A diferença entre o relatório e as evidências disponíveis aqui é material. Meduza atribui a investigação subjacente a Politico e The Telegraph em vez de apresentar sua própria inspeção dos documentos. A sua conta diz que o papel de 2026 classificou a entrega em uma categoria aduaneira de fibras sintéticas civis. Estes são atribuídos a reivindicações de relatório, não a conclusões estabelecidas pelas fontes oficiais que acompanham este artigo.
Centro de produção militar estabelecido
A conexão de Alabuga com o esforço de guerra da Rússia é documentada separadamente. Em dezembro de 2023, uma decisão de sanções da UE descreve a zona econômica especial em Tatarstã como hospedagem de instalações de montagem de drones dentro de um programa apoiado pelo Estado russo. O Conselho disse que o Irã assistiu com treinamento de pessoal e materiais, e que os aviões Shahed-136 produzidos lá foram usados pelas forças russas na Ucrânia.
Esse registro legal identifica o operador da zona e vários fabricantes associados, incluindo Albatros, AviatestAero e SuperCam. Ele fornece um fundo institucional para o porquê de uma envio para a área atrair a revisão. Não identifica o registro recentemente notificado ou demonstra onde esses produtos químicos específicos foram finalmente. O papel militar documentado de um local industrial não pode ser substituído por evidências que rastream uma envio individual para o seu uso final.
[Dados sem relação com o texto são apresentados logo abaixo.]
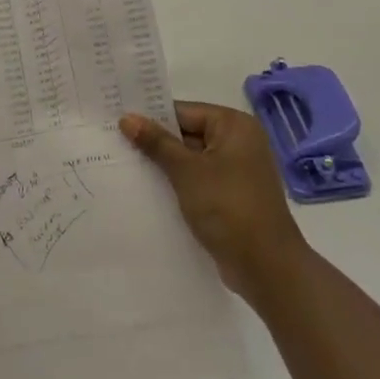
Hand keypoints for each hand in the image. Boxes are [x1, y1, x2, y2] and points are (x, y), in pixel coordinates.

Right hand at [120, 102, 309, 302]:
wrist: (266, 267)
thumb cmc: (228, 207)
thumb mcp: (187, 171)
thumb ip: (156, 142)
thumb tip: (127, 118)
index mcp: (234, 126)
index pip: (184, 112)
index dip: (151, 117)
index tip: (117, 121)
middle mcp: (238, 142)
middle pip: (187, 134)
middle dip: (155, 142)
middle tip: (113, 142)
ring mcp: (236, 171)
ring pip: (190, 160)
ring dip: (164, 165)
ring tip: (123, 164)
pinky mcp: (231, 196)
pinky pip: (198, 180)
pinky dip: (177, 183)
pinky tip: (147, 189)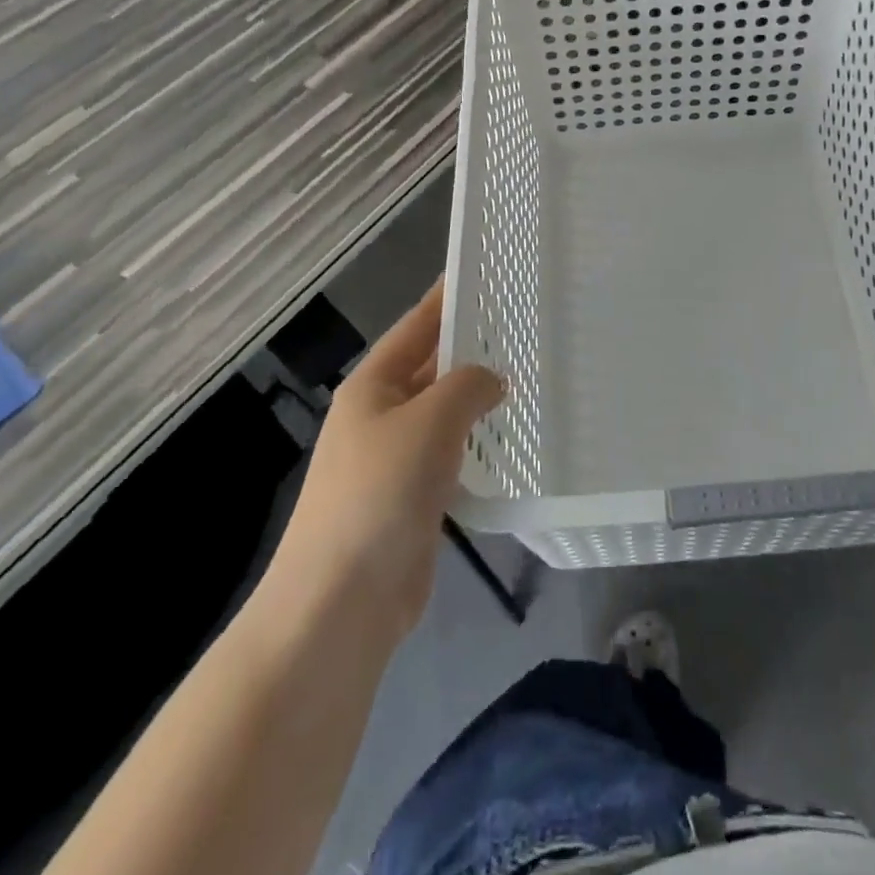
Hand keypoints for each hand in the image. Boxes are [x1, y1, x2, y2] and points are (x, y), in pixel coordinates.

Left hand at [270, 282, 501, 643]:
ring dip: (480, 398)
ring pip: (446, 412)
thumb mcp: (429, 422)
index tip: (485, 273)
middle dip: (472, 347)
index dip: (448, 298)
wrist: (342, 601)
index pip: (417, 325)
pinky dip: (479, 443)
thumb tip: (492, 379)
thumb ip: (467, 386)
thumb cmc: (380, 492)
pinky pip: (452, 454)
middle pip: (432, 367)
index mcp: (373, 385)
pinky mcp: (414, 497)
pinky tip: (514, 437)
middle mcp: (382, 413)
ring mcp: (396, 458)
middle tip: (526, 324)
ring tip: (532, 373)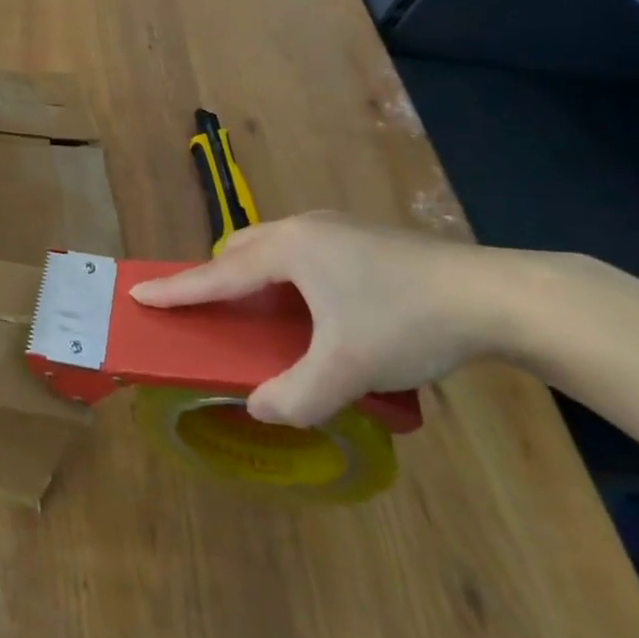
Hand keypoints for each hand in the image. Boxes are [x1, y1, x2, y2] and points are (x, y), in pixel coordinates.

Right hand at [130, 212, 524, 427]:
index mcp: (288, 251)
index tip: (139, 292)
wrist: (499, 296)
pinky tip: (316, 302)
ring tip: (262, 308)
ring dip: (256, 273)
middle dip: (217, 275)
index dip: (177, 289)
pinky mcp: (366, 238)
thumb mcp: (348, 369)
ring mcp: (338, 229)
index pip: (217, 274)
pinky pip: (305, 252)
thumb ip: (296, 394)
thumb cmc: (408, 323)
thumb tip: (259, 409)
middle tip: (210, 307)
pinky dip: (289, 274)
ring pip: (275, 246)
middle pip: (242, 249)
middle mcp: (304, 229)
Exportação é a questão imediata
O pacote de sanções da UE de 23 de julho mostra que a resposta política mais ampla já está em andamento. O Conselho anunciou 37 listas relacionadas às cadeias de produção e fornecimento de drones de longo alcance, juntamente com restrições de exportação mais severas para entidades adicionais, incluindo algumas na China. Também expandiu restrições sobre materiais industriais selecionados e equipamentos relacionados com drones. Estas medidas predam o relatório de Meduza e não devem ser descritas como uma reação a ele.
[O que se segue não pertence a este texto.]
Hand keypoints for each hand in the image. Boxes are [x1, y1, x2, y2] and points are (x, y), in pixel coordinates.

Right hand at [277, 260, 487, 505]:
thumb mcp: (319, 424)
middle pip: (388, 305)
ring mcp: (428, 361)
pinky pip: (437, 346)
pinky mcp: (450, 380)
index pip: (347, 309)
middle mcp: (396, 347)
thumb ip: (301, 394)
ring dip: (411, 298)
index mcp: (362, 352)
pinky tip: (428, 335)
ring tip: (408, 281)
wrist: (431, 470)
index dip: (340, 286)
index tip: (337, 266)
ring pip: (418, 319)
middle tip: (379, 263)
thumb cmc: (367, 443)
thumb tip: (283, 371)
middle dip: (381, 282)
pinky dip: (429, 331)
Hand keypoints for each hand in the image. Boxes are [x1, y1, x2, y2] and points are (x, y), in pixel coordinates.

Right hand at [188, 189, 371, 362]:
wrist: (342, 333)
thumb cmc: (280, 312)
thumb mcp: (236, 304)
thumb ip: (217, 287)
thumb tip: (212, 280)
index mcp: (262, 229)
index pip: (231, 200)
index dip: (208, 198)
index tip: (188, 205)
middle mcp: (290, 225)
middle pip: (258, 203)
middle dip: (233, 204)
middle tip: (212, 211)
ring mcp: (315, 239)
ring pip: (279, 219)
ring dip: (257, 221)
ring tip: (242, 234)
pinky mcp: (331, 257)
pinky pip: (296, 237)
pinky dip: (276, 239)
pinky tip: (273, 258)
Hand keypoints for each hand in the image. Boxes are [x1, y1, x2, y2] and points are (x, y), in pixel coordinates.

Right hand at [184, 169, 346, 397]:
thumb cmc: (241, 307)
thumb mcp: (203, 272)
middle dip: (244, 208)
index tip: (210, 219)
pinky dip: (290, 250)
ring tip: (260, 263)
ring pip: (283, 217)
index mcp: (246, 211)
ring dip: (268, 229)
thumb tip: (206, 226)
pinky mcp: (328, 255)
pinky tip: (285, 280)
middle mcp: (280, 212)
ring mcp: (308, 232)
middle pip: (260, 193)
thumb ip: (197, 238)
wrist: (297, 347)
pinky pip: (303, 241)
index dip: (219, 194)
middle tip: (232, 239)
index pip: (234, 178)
Os próximos desenvolvimentos significativos seriam a publicação dos documentos subjacentes, respostas atribuíveis das empresas envolvidas ou uma conclusão oficial de execução. Até então, o relatório acrescenta uma alegação específica a uma disputa estabelecida sobre suprimentos que apoiam a indústria militar da Rússia. A evidência revisada apoia a descrição desta alegação e do contexto das suas sanções, deixando o uso militar final do envio e quaisquer ações políticas resultantes irresolvidas. Não estabelece um ataque recentemente lançado nem uma nova decisão de sanções.